The Galveston Campus ED is one of the busiest areas of the hospital; an estimated 45,000 patients are expected to go through it this year—and each and every one of them will be seen first by a registration specialist. It’s a 24/7 role, with about five registrars and a team leader working at any given time to cover the triage, ambulance bay, inpatient and minor emergency treatment areas.
“No day is the same here—it’s an adrenaline rush for sure,” says Millier. “Not everyone can adjust to seeing sickness and trauma all the time, so it takes a strong-minded person who is also compassionate and empathetic to have this role. Oftentimes, we handout blankets, comfort families or just sit with the patient and listen to them vent. We meet people from all walks of life.”
Over the next few hours, Millier registers several more patients, creates medical record numbers for those who are new to UTMB, helps troubleshoot a computer issue and completes a deposit of patient cash payments from the overnight shift. By noon, the pace has picked up and the number of patients in the ED has gone from 15 to nearly 40.
She turns her attention to bedside interviews, as several patients have been seen by a physician and are either ready to be discharged or admitted to a hospital unit. She allots about 30 minutes per patient, verifying additional information such as the patient’s mailing address, religious preference, employer and insurance.
“We don’t ask them about insurance information until we get to the bedside,” says Millier. “But even then, you have to read the situation and sort of ‘break the ice’ before launching into the interview. Many times, people are still processing whatever information their doctor just told them, so it’s important to be mindful of that. I make sure to scan the room and ask everyone what their relationship is to the patient. If the patient is not feeling well or is unable to speak, I will ask for permission to talk to their relative.”
One of the rooms she enters has a young boy and several family members. Fortunately, everyone seems to be in good spirits, as the boy has recovered from a severe asthma attack—he’s even bouncing up and down on the bed, ready to go home. Millier compliments the child for being so brave while quickly verifying insurance information, collecting a co-pay and providing a receipt to his mother.

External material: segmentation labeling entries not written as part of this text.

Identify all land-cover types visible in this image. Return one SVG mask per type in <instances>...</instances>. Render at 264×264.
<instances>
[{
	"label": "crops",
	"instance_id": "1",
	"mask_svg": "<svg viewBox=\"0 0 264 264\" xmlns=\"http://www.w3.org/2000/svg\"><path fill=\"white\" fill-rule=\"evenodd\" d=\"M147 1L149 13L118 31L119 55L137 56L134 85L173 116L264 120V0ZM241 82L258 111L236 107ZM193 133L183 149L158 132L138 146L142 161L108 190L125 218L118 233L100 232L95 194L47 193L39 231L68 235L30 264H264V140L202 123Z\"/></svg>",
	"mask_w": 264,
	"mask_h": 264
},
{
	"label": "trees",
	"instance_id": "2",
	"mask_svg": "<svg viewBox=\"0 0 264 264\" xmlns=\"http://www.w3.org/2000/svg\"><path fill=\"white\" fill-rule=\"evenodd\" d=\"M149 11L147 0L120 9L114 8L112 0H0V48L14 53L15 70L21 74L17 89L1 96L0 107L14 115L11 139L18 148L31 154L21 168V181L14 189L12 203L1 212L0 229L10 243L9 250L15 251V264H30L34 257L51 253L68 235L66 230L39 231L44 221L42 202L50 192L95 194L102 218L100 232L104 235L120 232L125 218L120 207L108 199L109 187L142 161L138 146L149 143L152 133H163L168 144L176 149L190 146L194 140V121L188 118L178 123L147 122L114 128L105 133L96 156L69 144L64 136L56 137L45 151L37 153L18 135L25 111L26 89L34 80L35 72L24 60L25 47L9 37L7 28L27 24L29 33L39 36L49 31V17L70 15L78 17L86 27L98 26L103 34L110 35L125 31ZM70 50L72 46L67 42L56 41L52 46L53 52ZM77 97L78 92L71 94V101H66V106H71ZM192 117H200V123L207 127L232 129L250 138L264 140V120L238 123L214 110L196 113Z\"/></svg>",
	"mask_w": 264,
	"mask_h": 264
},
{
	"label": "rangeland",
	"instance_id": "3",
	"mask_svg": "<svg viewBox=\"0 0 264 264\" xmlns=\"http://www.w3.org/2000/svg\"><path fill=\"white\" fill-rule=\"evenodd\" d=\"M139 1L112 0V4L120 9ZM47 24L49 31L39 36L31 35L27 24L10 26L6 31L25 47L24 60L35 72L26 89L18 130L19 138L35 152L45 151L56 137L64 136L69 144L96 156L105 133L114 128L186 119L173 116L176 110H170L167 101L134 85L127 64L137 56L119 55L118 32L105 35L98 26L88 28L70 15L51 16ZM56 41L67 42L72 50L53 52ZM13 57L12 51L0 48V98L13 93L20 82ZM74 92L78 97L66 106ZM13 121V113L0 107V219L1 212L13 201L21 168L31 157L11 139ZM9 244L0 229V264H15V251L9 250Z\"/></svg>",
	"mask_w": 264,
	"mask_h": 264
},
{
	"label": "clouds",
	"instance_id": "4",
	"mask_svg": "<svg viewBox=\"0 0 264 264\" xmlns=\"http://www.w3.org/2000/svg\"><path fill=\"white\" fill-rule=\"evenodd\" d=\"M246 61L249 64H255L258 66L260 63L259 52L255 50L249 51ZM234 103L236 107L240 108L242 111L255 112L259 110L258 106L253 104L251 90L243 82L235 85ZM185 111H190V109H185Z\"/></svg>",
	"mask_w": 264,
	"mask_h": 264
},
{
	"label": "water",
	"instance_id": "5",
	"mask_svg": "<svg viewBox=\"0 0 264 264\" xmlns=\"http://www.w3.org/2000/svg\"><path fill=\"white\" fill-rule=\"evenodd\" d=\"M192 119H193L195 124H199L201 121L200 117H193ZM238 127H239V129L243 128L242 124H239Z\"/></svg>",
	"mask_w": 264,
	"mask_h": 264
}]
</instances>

“We have to be knowledgeable about all types of commercial and government health insurance plans and if there are multiple insurance policies, how to prioritize them for billing,” she says. “We try to collect payments while patients are in the ED and answer any questions they may have about their financial responsibility. It can be confusing, but we are here to help.”
Oftentimes, the bedside interview is an opportunity for Millier and her team to discuss resources available for uninsured or underinsured patients.
“There are many resources, but we find that a lot of people are unaware of them,” she says. “Sometimes, we can really help just by giving a patient a financial screening packet for a discount or giving them information for applying for Medicaid. I can also enlist the help of a social worker if the patient needs additional services.”
After working for more than a decade in the ED, Millier isn’t immune to noticing all the trauma, but she takes it in stride. She often finds herself driving home, thinking about patients and brainstorming additional resources that could benefit them.
“We try to help everyone,” she says as she heads to the triage area.
A late-afternoon wave of walk-in patients has arrived and Miller will be the first to greet them—doing what she can to help each patient navigate their way to better health.